**Problèmes à résoudre:**
1) Traduisez en anglais cette phrase de l'extrait sur Victor Hugo et Stendhal : « Montesquieu reste parce qu'il écrit. »
2) Rédigez la suite de l'extrait sur Victor Hugo et Rochefort en partant de sa dernière phrase.

Parmi une cinquantaine de détails, les jugements littéraires de Victor Hugo, retranscrits par Rochefort m'ont particulièrement intéressé : il admire La Fontaine non pas tellement pour la morale des fables mais pour la qualité des vers, et se montre presque jaloux d'un de ses contemporains aujourd'hui oubliés : Auguste barbier, pour son oeuvre qui était célèbre à l'époque : Iambes et Poèmes.
Rochefort lui recommanda ardemment « Le rouge et le Noir » De Stendhal ; Victor Hugo fut profondément atterré par ce choix, déçu même que Rochefort lui ait suggéré une oeuvre si mal élaborée :

« J'ai tenté de lire ça, me dit-il ; comment avez-vous pu aller plus loin que la quatrième page ? Vous savez donc le patois ? »
« Moi, s'obstinait Victor Hugo, je ne me passionne pas pour des fautes de français. Chaque fois que je tâche de déchiffrer une phrase de votre ouvrage de prédilection, c'est comme si on m'arrachait une dent.
Et il me développa cette théorie :
-Voyez-vous , les seules oeuvres qui aient chance de traverser les âges sont les oeuvres vraiment écrites. Croyez-vous que si Candide, De Voltaire, était du même style que le Rouge et le Noir, nous le lirions encore ? Montesquieu reste parce qu'il écrit. M. Stendhal ne peut pas rester parce qu'il ne s'est jamais douté un instant de ce que c'était qu'écrire.

Et il ajouta cette sentence sévère, que je livre à l'examen public :

Personne n'a plus que moi d'admiration pour le génie presque divinatoire De Balzac. C'est un cerveau de premier ordre. Mais ce n'est qu'un cerveau, ce n'est pas une plume. le style est l'art d'exprimer avec des mots toutes les sensations. Relisez Balzac : vous vous apercevrez bien vite qu'il ignore sa langue et que presque jamais il ne dit les excellentes choses qu'il voudrait dire. Aussi l'heure de l'oubli sonnera-t-elle pour lui plus tôt qu'on ne pense. »

Et très honnêtement, je doute que Rochefort ait déformé ses propos car lui-même a tenté avec énergie de défendre Stendhal, en vain.

La famille Hugo fonde, avec un cercle d'amis et écrivains, le journal « Le Rappel » avant les élections législatives de 1869 et incite fortement à voter pour des candidats de partis radicaux car on juge que l'opposition, même dans le parti républicains, est une opposition molle et contrôlée dans ses initiatives.

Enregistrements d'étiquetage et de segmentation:
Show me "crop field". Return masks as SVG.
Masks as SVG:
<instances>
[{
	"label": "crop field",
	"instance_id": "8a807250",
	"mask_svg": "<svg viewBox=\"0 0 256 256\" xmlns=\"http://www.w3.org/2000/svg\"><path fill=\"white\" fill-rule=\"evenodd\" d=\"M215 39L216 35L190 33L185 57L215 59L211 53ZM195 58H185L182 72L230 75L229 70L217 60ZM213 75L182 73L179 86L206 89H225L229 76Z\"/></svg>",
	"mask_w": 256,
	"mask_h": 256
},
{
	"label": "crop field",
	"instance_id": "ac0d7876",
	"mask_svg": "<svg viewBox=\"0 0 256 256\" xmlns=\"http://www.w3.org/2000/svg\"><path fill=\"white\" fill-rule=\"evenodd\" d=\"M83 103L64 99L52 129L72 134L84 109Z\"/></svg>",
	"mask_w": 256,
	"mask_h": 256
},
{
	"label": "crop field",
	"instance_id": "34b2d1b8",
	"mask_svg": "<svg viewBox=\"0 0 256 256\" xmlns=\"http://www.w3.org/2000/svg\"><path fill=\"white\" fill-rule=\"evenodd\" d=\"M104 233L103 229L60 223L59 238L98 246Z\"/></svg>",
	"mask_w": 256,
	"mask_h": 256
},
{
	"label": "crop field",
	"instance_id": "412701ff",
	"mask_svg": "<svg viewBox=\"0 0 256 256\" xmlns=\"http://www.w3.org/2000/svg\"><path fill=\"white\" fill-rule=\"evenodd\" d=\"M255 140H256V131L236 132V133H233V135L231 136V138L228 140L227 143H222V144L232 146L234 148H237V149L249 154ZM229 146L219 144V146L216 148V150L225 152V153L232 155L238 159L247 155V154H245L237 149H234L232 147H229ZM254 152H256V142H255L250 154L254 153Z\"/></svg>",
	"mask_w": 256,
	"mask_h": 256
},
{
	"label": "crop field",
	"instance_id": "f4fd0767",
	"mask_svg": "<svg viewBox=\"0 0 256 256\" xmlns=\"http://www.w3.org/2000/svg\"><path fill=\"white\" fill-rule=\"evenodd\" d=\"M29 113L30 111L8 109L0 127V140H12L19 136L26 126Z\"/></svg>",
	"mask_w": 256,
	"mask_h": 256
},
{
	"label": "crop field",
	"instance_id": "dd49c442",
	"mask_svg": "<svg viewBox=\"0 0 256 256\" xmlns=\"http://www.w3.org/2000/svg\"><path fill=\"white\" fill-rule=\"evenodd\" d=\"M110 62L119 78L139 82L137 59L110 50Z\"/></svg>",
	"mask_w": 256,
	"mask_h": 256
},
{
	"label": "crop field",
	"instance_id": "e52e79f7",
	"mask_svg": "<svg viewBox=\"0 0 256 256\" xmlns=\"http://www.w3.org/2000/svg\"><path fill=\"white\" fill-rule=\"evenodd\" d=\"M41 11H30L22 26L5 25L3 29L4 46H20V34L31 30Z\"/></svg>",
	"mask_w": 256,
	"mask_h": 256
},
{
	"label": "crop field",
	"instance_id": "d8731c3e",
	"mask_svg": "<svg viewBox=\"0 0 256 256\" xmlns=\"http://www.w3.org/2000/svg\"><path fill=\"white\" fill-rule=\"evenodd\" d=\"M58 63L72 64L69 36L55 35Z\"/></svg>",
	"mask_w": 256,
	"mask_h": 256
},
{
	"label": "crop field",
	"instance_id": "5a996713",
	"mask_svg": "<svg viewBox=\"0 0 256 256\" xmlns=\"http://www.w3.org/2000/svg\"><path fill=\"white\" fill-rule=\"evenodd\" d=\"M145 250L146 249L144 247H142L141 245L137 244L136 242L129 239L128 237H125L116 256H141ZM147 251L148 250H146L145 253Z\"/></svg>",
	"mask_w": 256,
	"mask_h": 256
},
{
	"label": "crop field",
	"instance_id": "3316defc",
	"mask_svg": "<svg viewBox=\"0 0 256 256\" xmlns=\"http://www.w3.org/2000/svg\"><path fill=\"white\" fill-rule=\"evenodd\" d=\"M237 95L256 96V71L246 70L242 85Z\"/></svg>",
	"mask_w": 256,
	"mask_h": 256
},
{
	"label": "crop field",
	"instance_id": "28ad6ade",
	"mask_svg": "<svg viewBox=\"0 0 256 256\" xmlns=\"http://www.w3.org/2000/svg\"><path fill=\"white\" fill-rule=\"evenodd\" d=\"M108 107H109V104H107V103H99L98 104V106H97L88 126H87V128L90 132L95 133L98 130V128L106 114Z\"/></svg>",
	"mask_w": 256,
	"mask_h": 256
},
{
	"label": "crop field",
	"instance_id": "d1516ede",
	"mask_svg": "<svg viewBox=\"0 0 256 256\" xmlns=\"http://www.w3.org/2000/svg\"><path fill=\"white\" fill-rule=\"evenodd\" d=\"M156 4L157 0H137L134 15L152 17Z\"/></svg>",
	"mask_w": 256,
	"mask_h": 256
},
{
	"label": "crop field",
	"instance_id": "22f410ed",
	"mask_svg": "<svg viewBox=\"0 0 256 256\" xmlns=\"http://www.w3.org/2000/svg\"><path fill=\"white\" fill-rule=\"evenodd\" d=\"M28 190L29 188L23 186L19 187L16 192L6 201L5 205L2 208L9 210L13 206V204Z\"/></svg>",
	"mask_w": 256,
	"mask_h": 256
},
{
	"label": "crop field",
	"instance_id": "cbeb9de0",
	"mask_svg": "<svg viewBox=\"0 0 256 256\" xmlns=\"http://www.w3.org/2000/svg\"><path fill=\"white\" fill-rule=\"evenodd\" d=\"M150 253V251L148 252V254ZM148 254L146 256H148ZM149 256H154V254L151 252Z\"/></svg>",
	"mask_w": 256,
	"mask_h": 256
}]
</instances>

**Problèmes résolus:**
1) Montesquieu endures because he writes.

2)
Rochefort, évidemment soutenu par le journal, se présente à deux élections. Il en perd une contre Jules Favre, principal représentant des républicains, et en gagne une autre dans une circonscription laissée vacante.
L'observation frappante est que, lorsque l'on ajoutait ensemble les votes républicains et ceux en faveur de Rochefort, la présence bonapartiste se réduisait à 10% à peine du total. Contraste saisissant avec la province, où le parti bonapartiste continuait de régner en maître incontesté. Une fois de plus, c'était à Paris et dans quelques grandes villes que le vent de révolution et de contestation souffle avec le plus de force.

Elu député, à peine a-t-il mis un pied hors du train dès son retour en France que les autorités cherchent à l'arrêter. Mais l'indignation soulevée par cette arrestation prématurée était telle que le gouvernement se voyait contraint de revenir sur ses pas et d'ordonner une libération immédiate.

Il a reçu tout le long de vrais coups de poignard par la presse, même celle républicaine qui selon lui, recevait des menaces pour le discréditer, le diffamer.
Et il est vrai qu'il paraissait suspect que Villemessant, le directeur du Figaro à l'époque, autrefois proche de Rochefort au point d'avoir co-fondé son journal polémique « La Lanterne » et qui semblait toujours le soutenir discrètement à la veille de son exil forcé en Belgique, se soit retourné subitement contre lui.

Ou encore Emile de Girardin, directeur d'un journal républicain « Le Siècle » qui donnait des conseils à Rochefort sur son journal, qui le soutenait, et qui, en un éclair, le qualifie de candidat de l'outrance et tout un arsenal d'injures sans nuance ou des railleries de mauvais goût révélant une mauvaise foi assez évidente.
Tout cela fait dire à Rochefort que l'opposition républicaine était très relative, la presse restant très largement soumise quoiqu'en dise le pseudo libéralisme de la décennie 1860 ; une situation résumée par des expressions telles que le « Libéralisme à l'eau de guimauve » ou « opposition douceâtre et endormeuse ».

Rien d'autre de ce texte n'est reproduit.